Composites, Matrix Systems, and Curing Lights
Amanda Seay, DDS, AAACD
Together, composites, matrix systems, and curing lights allow clinicians to give patients the durable, high-quality restorations they need, but there are multiple variables that can affect the longevity of the restoration. By fully understanding and considering the options for each, clinicians can choose the ones that work best together and also benefit the patient the most.
Composite resins are a popular restorative option in dentistry today. Although the effort to create the “perfect” material is ongoing, significant improvements have been made in composite resin systems.
Today’s composites have dozens of shade options, including opaque and translucent shades. The end result is the ability to create highly esthetic composite restorations that disappear within the tooth structure.
Another essential improvement is their filler particles. While composites with smaller particles have more wear, the combination of different size particles in the new nanofilled composites have low-wear properties. In addition, modern composites have significantly lower polymerization shrinkage, the ability to maintain a high polish, and improved handling properties.
Microfilled composites are translucent and very polishable, making them highly esthetic.

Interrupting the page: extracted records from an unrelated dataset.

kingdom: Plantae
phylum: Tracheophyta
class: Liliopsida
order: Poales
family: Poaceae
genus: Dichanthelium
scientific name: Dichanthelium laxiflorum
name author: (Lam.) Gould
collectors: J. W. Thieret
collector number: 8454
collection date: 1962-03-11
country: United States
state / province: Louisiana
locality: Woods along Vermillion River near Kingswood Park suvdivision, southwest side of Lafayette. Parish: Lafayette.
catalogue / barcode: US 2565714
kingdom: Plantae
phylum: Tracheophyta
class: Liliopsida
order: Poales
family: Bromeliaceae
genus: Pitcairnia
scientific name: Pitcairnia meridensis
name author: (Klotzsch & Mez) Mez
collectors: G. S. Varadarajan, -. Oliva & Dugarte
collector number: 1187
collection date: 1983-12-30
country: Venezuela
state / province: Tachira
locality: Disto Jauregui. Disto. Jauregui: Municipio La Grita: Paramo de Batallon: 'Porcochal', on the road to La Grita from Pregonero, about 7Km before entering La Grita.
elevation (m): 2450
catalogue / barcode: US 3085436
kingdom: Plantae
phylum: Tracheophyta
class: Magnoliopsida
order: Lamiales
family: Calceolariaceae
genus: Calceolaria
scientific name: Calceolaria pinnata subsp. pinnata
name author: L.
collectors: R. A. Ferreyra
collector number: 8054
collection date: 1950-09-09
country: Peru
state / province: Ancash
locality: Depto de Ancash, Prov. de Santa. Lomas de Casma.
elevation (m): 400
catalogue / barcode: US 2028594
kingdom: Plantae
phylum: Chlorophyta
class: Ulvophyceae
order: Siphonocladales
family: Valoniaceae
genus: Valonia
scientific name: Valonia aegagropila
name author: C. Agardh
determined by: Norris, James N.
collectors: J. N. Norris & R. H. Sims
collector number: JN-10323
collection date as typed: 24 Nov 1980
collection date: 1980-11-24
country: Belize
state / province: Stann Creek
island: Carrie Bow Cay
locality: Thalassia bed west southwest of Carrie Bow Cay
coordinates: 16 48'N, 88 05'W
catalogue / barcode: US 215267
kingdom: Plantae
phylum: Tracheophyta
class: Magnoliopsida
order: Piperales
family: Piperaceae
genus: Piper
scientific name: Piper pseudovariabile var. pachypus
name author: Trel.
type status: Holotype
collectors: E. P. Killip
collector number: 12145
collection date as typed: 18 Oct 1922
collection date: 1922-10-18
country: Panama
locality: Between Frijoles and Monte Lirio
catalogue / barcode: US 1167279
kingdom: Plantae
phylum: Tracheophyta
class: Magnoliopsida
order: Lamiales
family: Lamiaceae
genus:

They are most commonly used as a veneering material, acting as the last thin layer placed over a microhybrid composite.
Microhybrid composites demonstrate excellent physical characteristics with improved handling and less wear than microfilled composites. They are used for anterior and posterior restorations, and have long been considered a “universal” composite material.
Nanofilled composites offer properties similar to microhybrid composites, and have similar polish and gloss retention to microfilled composites. Nanofilled composites have demonstrated excellent strength and wear properties, have favorable handling characteristics, and are highly esthetic. Some manufacturers are now incorporating nanosized particles into their formulations, resulting in the creation of another composite category, the “nanohybrid.”
While polymerization shrinkage can be a concern with composite resins, most current microhybrid and nanohybrid composites only have a polymerization shrinkage from 2% to 3.5%. With the goal to minimize shrinkage to the greatest possible extent, some manufacturers are introducing low-shrinkage materials. With further research to find new chemistry and improve composite resin restorations, their clinical use will likely increase as well.
An excellent matrix system is critical for the clinical success of a Class II composite restoration. Composite matrix bands have varying thickness, width, size, and contour, and can allow you to work more quickly and effectively.
Advanced matrix systems, which enable a more predictable Class II composite restoration, consist of a sturdy ring clamp that helps to obtain close adaptation of the matrix to the prepared tooth and provides separation between the teeth. This allows for a consistently tight proximal contact. In addition, these systems provide an anatomically correct matrix band that allows for proper emergence angles and placement of the proximal contact in the proper area of the tooth.
New-generation systems may include wedges, adjacent tooth guards, instruments, and retainer rings or clips, which hold the bands in place during the procedure and can also be used as a rubber dam clamp.
System selection depends on location within the mouth and the amount of remaining tooth structure. Circumferential matrix systems are suited for larger restorations that extend buccally or lingually beyond the line angles of a cusp. Sectional matrix systems may be preferred for smaller restorations because they offer visibility and access, reduced flash, and don’t require forced wedging. Additional features include bands that are translucent to allow use of a curing light, or those that are non-reflective and high-contrast, which is advantageous under bright light sources.
Balancing flexibility with rigidity, the technological improvements offered by today’s matrix bands enhance adaptation and predictability—the foundation for optimal results.